(Beginning of EXCERPT TO READ)

= Ambronay Festival =

The Ambronay Festival is a French opera festival and early music festival.

The festival has been running in October for 30 years and previously produced recordings with labels such as the Auvidis label. 7 of 14 early recordings were with Jordi Savall. Since 2005, the Festival has been issuing recordings on its own label, Ambronay Éditions. More recently Leonardo García-Alarcón has been a regular performer and recording artist.

The main venue is the Benedictine Abbey Notre-Dame d'Ambronay of the village of Ambronay. The abbey has an exceptional acoustic. In the abbey performing spaces are: Tour Dauphine, Chapiteau, Abbatiale. Other venues include the Théâtre de Bourg-en-Bresse, Monastery of Brou, also at Bourg-en-Bresse, Théâtre des Augustins in Montluel, the Abbaye Saint-Martin d'Ainay, Lyon, and Belley Cathedral.

==Themes==
There is a theme for the festival each year:
- 2005 - including premieres of works by Francisco António de Almeida and Pedro António Avondano Ensemble Divino Sospiro, dir. Enrico Onofri. Tonos, cantadas et xácaras du Baroque espagnol by Los Músicos de Su Alteza dir. Luis Antonio González
- 2006 - including Marco Marazzoli La Vita Humana Le Poème Harmonique dir. Vincent Dumestre.

(End of EXCERPT TO READ)
(Beginning of GIVEN RECORDS)

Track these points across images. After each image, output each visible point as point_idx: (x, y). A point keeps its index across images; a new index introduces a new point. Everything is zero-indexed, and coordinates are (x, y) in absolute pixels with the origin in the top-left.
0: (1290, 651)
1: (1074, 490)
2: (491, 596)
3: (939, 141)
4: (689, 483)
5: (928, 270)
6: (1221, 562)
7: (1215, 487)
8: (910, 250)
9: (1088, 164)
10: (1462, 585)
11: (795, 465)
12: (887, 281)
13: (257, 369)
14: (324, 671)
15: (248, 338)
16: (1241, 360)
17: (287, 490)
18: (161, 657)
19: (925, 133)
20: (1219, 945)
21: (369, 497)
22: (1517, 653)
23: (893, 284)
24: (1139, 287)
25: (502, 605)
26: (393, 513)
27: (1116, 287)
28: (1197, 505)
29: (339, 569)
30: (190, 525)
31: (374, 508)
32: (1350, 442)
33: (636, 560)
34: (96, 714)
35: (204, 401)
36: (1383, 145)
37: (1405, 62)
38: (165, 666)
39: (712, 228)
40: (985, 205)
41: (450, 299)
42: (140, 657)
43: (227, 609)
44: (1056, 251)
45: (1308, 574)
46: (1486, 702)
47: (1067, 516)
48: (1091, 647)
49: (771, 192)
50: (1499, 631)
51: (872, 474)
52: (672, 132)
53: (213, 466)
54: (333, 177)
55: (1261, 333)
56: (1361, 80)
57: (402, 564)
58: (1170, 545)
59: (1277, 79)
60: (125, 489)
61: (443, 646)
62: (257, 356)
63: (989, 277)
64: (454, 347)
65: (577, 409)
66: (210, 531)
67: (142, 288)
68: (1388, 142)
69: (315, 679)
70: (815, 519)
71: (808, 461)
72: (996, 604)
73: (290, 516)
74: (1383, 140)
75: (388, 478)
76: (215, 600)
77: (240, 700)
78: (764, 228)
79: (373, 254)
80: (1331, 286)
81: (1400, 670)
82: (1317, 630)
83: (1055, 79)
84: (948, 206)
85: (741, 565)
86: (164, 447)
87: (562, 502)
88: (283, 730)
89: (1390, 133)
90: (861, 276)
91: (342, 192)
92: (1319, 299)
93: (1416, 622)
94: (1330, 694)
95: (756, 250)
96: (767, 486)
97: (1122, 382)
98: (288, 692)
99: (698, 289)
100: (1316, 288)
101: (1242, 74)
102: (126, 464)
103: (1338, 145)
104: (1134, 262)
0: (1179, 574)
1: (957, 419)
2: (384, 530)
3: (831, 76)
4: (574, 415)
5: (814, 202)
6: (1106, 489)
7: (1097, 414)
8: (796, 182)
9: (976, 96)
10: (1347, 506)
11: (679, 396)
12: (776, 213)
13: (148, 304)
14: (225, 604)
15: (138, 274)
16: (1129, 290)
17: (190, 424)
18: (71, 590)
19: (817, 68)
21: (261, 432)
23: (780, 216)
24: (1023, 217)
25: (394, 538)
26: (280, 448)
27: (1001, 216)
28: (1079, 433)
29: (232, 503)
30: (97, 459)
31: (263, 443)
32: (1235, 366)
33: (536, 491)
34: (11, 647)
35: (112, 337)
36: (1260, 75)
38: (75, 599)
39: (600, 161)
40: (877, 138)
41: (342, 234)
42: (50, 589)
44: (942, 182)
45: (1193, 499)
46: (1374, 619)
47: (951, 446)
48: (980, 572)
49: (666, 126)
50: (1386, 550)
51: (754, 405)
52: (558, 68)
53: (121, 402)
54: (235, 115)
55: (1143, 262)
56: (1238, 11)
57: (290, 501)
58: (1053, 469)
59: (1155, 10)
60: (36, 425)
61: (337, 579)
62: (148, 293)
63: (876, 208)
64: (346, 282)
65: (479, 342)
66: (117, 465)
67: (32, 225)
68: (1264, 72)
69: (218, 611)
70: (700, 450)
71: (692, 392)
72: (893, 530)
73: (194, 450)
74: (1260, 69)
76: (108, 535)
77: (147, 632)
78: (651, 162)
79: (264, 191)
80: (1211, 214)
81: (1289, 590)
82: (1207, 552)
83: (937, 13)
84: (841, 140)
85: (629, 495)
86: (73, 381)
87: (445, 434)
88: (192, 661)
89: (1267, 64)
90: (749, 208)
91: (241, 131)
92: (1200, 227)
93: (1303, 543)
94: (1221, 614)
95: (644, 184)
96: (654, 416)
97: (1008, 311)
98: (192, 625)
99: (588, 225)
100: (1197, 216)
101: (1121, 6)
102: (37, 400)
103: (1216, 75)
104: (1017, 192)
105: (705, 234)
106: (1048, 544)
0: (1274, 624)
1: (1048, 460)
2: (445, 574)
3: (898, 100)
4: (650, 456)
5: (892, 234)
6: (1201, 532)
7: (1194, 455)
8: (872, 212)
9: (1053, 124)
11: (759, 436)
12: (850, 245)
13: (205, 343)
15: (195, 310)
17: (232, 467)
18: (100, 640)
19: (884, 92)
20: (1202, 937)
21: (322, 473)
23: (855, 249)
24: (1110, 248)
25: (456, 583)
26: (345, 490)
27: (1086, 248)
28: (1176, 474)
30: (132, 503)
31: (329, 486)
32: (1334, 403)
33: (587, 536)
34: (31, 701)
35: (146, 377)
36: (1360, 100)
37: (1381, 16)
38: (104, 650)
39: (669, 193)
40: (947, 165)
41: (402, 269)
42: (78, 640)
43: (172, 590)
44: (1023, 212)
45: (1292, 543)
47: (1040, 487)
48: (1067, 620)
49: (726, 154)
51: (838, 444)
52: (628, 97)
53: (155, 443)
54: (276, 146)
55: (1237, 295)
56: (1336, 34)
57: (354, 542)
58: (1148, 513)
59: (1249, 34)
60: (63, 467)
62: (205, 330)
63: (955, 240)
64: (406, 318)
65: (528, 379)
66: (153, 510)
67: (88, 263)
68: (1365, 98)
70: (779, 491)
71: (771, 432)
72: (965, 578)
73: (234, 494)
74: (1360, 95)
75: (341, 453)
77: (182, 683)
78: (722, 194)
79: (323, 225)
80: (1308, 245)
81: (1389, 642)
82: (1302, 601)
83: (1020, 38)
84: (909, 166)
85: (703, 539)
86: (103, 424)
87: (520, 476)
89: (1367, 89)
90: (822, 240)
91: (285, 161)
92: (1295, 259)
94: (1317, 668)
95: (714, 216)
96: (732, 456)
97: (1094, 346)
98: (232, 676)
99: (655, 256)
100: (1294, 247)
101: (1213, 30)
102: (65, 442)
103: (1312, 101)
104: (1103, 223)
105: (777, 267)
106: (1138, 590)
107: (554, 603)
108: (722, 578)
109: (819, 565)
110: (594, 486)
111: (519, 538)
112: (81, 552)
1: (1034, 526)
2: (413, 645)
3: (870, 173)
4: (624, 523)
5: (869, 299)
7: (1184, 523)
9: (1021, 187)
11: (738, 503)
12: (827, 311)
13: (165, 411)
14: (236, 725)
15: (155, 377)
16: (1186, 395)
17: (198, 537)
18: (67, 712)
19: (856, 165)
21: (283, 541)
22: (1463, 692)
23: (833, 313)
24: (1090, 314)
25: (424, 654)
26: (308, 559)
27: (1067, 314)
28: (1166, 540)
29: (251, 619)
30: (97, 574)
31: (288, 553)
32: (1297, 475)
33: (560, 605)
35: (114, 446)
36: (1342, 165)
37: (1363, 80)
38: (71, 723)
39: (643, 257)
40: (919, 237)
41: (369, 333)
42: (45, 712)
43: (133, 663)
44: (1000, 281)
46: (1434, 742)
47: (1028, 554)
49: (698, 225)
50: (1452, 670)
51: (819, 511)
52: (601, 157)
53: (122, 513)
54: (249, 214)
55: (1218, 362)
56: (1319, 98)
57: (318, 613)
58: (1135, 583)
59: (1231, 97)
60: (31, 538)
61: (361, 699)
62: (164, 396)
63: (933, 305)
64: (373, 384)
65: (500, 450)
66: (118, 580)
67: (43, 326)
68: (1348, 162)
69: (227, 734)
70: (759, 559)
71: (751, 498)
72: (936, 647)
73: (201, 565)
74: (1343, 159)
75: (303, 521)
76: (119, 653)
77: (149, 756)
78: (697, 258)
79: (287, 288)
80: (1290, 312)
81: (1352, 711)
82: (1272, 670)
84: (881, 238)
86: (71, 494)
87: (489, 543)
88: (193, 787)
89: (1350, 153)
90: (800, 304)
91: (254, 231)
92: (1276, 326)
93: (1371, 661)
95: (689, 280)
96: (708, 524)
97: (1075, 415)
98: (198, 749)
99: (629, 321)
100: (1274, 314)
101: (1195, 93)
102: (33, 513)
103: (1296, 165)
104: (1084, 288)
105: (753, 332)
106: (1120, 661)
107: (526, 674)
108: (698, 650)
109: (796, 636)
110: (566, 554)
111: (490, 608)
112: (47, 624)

(End of GIVEN RECORDS)

→ EXERCISE GOAL:
Retype the Ambronay Festival text word for word, beginning at "The Ambronay Festival" and stopping after "and recording artist.". You won't need the listing.

→ ANSWER TO THIS TASK:
The Ambronay Festival is a French opera festival and early music festival.

The festival has been running in October for 30 years and previously produced recordings with labels such as the Auvidis label. 7 of 14 early recordings were with Jordi Savall. Since 2005, the Festival has been issuing recordings on its own label, Ambronay Éditions. More recently Leonardo García-Alarcón has been a regular performer and recording artist.